4. Configure Providers in Extension
- Open extension settings.
- Go to Providers tab.
- Enable provider(s) you want.
- Set base URL and run connection test.
- Select a model from model menu in chat.
5. Verify Endpoints
Ollama check
curl http://localhost:11434/api/tags
LM Studio check
curl http://localhost:1234/v1/models
llama.cpp check
curl http://localhost:8000/v1/models
6. Important Reality Checks
- Chat generation is provider-routed.
- Model pull/delete/unload/version features are currently Ollama-focused.
- Embedding and RAG indexing currently depend on Ollama embedding APIs.
7. CORS and Browser Notes
Chrome-based browsers use DNR-based request handling in extension flow. Firefox has different extension API behavior.

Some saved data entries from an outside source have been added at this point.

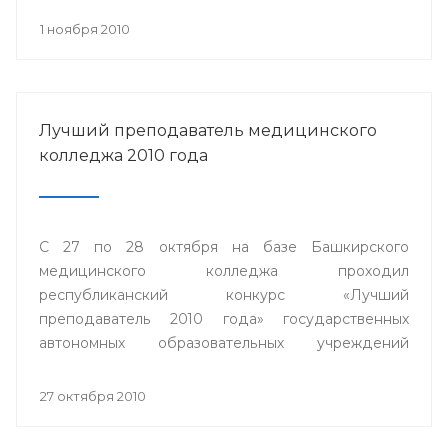
1 ноября 2010
Лучший преподаватель медицинского
колледжа 2010 года
С 27 по 28 октября на базе Башкирского
медицинского колледжа проходил
республиканский конкурс «Лучший
преподаватель 2010 года» государственных
автономных образовательных учреждений
среднего профессионального образования
Министерства здравоохранения Республики
27 октября 2010
Башкортостан.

For Firefox and strict environments, you may need explicit
OLLAMA_ORIGINS setup when using Ollama.
8. Troubleshooting
- Confirm provider process is running.
- Confirm endpoint URL in provider settings exactly matches runtime URL.
- Use provider connection test before debugging model behavior.
- Check extension background console for streaming/provider errors.